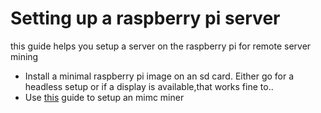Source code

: # Setting up a raspberry pi server
this guide helps you setup a server on the raspberry pi for remote server mining

- Install a minimal raspberry pi image on an sd card. Either go for a headless setup or if a display is available,that works fine to..
- Use [this](https://github.com/projectsophon/darkforest-rs/tree/main/mimc-fast) guide to setup an mimc miner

■ ■ ■

### TASK DETAILS
Word for word, restate the line with "raspberry pi server" and all remaining lines of the material, stopping only at the final line.

### SOLUTION FOR THIS EXERCISE
: # Setting up a raspberry pi server
this guide helps you setup a server on the raspberry pi for remote server mining

- Install a minimal raspberry pi image on an sd card. Either go for a headless setup or if a display is available,that works fine to..
- Use [this](https://github.com/projectsophon/darkforest-rs/tree/main/mimc-fast) guide to setup an mimc miner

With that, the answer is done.